-- Available data follows --

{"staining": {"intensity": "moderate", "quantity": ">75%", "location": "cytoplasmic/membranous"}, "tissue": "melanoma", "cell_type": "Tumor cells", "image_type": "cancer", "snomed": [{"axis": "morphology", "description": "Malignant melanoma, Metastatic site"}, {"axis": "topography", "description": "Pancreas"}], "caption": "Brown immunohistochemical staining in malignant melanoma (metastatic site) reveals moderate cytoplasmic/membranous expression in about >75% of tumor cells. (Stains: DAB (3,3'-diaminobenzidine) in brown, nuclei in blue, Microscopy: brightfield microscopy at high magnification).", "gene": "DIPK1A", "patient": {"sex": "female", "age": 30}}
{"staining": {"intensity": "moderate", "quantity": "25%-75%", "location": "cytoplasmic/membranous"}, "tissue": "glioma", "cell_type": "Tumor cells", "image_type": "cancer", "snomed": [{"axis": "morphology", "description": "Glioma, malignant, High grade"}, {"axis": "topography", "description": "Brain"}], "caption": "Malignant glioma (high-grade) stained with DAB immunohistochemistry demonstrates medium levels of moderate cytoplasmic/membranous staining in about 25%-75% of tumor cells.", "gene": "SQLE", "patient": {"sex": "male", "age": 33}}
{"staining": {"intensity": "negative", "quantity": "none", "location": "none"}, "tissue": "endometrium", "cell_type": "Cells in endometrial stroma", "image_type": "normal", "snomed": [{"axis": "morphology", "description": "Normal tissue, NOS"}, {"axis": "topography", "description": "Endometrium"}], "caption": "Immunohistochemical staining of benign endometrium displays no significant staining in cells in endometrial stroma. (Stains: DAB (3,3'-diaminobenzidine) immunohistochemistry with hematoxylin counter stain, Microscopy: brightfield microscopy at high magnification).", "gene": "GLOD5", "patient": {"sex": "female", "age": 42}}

-- Available data concluded --

#### What to produce:
Go through the data and retype all of it exactly.

#### The completed task:
{"staining": {"intensity": "moderate", "quantity": ">75%", "location": "cytoplasmic/membranous"}, "tissue": "melanoma", "cell_type": "Tumor cells", "image_type": "cancer", "snomed": [{"axis": "morphology", "description": "Malignant melanoma, Metastatic site"}, {"axis": "topography", "description": "Pancreas"}], "caption": "Brown immunohistochemical staining in malignant melanoma (metastatic site) reveals moderate cytoplasmic/membranous expression in about >75% of tumor cells. (Stains: DAB (3,3'-diaminobenzidine) in brown, nuclei in blue, Microscopy: brightfield microscopy at high magnification).", "gene": "DIPK1A", "patient": {"sex": "female", "age": 30}}
{"staining": {"intensity": "moderate", "quantity": "25%-75%", "location": "cytoplasmic/membranous"}, "tissue": "glioma", "cell_type": "Tumor cells", "image_type": "cancer", "snomed": [{"axis": "morphology", "description": "Glioma, malignant, High grade"}, {"axis": "topography", "description": "Brain"}], "caption": "Malignant glioma (high-grade) stained with DAB immunohistochemistry demonstrates medium levels of moderate cytoplasmic/membranous staining in about 25%-75% of tumor cells.", "gene": "SQLE", "patient": {"sex": "male", "age": 33}}
{"staining": {"intensity": "negative", "quantity": "none", "location": "none"}, "tissue": "endometrium", "cell_type": "Cells in endometrial stroma", "image_type": "normal", "snomed": [{"axis": "morphology", "description": "Normal tissue, NOS"}, {"axis": "topography", "description": "Endometrium"}], "caption": "Immunohistochemical staining of benign endometrium displays no significant staining in cells in endometrial stroma. (Stains: DAB (3,3'-diaminobenzidine) immunohistochemistry with hematoxylin counter stain, Microscopy: brightfield microscopy at high magnification).", "gene": "GLOD5", "patient": {"sex": "female", "age": 42}}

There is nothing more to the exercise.